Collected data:

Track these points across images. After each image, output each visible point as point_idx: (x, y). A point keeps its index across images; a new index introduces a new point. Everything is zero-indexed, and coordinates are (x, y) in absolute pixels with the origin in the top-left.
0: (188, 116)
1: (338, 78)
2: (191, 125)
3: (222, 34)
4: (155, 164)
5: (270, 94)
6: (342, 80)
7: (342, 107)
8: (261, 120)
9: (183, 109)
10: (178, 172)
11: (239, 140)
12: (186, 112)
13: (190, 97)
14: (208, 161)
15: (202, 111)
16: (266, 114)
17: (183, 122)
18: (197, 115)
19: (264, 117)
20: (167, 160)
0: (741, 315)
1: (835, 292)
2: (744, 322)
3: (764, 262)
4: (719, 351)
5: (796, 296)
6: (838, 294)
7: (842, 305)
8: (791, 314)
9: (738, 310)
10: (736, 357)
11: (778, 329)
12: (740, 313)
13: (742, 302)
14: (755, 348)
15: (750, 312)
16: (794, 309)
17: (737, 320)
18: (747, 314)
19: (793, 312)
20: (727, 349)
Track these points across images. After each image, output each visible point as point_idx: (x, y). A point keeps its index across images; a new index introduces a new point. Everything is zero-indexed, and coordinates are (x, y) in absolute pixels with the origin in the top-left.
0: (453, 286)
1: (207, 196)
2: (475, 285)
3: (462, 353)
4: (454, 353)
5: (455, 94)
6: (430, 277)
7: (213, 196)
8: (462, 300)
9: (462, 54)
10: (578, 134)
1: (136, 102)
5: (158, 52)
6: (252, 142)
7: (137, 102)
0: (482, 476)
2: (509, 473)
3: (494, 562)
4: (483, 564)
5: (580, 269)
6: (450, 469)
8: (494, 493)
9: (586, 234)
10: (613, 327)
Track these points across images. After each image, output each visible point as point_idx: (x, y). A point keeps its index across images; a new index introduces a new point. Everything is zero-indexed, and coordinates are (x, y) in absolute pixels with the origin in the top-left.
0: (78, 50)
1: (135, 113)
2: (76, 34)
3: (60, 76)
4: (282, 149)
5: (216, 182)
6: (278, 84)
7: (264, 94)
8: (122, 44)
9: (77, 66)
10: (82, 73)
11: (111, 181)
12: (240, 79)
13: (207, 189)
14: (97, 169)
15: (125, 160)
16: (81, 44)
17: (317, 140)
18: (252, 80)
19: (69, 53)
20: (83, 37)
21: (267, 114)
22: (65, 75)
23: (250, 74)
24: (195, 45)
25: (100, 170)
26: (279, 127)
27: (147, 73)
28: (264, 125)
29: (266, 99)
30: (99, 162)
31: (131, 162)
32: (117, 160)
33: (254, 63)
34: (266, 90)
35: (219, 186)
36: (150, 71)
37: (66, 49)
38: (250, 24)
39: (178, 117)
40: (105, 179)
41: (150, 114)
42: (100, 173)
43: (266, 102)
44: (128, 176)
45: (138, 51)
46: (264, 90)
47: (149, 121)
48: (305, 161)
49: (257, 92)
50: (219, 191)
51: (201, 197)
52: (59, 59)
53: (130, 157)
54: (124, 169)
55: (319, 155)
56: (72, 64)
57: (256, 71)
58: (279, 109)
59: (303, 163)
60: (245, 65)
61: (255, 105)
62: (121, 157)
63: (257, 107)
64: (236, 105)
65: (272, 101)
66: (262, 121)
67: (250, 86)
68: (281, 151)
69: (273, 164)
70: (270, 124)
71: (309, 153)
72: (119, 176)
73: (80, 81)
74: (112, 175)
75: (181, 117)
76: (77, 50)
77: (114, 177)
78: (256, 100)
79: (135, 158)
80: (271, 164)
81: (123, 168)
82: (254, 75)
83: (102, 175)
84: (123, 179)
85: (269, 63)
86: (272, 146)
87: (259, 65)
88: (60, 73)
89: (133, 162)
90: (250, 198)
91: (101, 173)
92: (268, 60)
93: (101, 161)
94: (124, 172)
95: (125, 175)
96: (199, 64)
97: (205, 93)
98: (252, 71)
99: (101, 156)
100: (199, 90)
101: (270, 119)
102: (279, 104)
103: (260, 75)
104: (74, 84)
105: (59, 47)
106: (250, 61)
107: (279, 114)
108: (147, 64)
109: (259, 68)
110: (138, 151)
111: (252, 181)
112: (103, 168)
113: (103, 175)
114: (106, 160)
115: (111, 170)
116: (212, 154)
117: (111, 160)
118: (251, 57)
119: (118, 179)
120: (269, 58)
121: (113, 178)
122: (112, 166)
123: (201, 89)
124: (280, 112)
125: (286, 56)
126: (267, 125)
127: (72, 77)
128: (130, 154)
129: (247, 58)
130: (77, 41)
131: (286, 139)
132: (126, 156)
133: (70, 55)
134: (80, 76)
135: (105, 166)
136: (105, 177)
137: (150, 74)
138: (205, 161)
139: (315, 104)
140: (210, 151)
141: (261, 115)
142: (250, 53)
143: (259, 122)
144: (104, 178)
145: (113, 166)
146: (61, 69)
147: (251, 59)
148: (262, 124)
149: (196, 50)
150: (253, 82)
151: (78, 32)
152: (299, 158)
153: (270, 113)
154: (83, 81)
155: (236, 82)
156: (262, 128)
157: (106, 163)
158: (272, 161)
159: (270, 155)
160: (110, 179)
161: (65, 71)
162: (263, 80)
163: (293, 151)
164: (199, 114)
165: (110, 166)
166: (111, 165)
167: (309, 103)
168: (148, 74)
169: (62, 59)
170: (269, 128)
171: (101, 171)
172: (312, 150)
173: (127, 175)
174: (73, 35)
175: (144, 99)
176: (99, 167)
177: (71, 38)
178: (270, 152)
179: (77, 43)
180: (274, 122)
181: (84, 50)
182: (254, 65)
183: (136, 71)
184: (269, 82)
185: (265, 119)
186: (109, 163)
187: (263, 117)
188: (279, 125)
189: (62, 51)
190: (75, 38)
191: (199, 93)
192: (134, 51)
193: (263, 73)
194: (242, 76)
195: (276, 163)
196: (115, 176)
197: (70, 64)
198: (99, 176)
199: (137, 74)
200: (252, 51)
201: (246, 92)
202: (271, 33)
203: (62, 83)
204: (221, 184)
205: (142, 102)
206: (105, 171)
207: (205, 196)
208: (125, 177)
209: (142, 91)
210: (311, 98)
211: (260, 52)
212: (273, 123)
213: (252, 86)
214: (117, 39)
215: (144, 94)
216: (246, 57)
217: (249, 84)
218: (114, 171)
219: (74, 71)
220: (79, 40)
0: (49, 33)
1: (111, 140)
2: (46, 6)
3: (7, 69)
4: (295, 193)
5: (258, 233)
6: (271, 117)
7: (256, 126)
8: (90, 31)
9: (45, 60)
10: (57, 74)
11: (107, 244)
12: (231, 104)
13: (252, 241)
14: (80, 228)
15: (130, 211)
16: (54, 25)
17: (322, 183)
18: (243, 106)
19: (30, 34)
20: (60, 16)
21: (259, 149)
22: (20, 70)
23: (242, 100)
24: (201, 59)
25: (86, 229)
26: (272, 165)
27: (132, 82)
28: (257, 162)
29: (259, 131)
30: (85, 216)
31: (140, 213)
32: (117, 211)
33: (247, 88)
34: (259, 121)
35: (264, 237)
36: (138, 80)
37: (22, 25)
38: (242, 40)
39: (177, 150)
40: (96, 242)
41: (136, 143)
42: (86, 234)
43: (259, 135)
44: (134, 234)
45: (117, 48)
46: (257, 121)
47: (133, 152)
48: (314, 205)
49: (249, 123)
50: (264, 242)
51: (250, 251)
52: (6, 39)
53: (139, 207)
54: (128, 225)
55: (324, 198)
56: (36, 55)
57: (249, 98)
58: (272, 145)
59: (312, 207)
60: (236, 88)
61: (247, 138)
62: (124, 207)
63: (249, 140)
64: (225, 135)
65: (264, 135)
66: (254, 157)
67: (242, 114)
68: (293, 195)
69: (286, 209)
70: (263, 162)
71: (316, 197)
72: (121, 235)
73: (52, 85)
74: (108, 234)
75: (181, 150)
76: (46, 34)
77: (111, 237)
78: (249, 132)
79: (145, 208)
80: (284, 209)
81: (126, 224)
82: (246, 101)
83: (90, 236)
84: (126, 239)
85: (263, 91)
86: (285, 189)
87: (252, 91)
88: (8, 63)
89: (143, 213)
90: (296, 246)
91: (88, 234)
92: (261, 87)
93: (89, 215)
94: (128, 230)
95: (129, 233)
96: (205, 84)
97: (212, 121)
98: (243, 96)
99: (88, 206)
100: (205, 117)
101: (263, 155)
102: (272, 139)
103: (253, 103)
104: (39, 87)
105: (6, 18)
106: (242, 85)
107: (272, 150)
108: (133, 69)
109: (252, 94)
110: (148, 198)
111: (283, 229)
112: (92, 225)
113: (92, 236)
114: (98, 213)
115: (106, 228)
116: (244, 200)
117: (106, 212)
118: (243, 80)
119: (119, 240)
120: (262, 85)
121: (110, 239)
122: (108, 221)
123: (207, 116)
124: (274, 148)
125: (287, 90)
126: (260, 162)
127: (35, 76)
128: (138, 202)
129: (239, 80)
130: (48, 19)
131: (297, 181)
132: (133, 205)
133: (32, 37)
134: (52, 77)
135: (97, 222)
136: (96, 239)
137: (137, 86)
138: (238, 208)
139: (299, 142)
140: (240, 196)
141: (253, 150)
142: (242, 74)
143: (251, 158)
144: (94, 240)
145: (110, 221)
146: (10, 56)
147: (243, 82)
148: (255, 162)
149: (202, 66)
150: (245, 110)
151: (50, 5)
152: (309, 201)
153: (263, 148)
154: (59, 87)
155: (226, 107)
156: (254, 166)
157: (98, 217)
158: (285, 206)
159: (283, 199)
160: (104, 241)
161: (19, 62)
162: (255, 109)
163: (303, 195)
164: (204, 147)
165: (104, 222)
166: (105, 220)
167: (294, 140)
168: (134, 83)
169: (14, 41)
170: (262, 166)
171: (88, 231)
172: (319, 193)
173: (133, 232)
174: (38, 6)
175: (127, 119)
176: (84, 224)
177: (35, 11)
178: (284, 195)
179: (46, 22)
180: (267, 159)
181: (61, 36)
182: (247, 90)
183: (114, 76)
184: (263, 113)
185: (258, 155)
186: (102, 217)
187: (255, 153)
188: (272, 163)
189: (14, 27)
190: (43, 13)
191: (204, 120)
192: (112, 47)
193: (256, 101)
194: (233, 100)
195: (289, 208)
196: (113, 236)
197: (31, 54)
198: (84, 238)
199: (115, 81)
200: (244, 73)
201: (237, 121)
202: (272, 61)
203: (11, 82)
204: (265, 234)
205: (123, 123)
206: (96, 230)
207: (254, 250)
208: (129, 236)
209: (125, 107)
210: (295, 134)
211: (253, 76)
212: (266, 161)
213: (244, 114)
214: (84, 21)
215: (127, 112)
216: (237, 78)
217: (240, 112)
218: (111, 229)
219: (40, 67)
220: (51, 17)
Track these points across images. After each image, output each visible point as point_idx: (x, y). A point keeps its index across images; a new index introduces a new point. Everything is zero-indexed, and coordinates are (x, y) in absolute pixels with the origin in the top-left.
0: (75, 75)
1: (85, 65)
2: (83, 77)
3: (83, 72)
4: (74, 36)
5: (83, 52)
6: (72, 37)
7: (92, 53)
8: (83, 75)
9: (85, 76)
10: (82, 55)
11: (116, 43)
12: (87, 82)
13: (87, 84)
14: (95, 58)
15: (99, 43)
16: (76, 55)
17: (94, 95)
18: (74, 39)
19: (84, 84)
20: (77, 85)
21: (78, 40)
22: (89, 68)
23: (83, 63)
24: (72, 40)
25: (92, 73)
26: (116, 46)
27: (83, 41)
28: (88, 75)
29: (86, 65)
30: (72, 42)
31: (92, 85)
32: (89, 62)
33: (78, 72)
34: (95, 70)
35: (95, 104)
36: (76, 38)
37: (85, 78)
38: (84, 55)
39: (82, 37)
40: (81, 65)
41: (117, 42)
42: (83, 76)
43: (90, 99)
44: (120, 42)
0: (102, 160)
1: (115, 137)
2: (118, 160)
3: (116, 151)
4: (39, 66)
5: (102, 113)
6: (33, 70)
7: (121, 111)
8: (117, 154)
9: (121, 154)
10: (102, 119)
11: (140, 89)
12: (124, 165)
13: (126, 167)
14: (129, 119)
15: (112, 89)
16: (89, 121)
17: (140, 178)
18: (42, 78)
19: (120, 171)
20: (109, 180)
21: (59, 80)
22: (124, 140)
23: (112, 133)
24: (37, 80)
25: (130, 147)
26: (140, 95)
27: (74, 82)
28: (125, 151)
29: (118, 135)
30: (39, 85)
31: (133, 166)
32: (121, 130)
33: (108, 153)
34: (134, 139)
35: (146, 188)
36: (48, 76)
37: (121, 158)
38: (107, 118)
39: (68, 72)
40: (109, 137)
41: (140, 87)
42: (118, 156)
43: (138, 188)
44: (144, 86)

▶ [PROBLEM REQUIREMENTS]: Retype, without alteration, the stretch of the items from their beginning through the line containing "10: (178, 172)". Include that final line.

▶ [TASK ANSWER]:
Track these points across images. After each image, output each visible point as point_idx: (x, y). A point keeps its index across images; a new index introduces a new point. Everything is zero-indexed, and coordinates are (x, y) in absolute pixels with the origin in the top-left.
0: (188, 116)
1: (338, 78)
2: (191, 125)
3: (222, 34)
4: (155, 164)
5: (270, 94)
6: (342, 80)
7: (342, 107)
8: (261, 120)
9: (183, 109)
10: (178, 172)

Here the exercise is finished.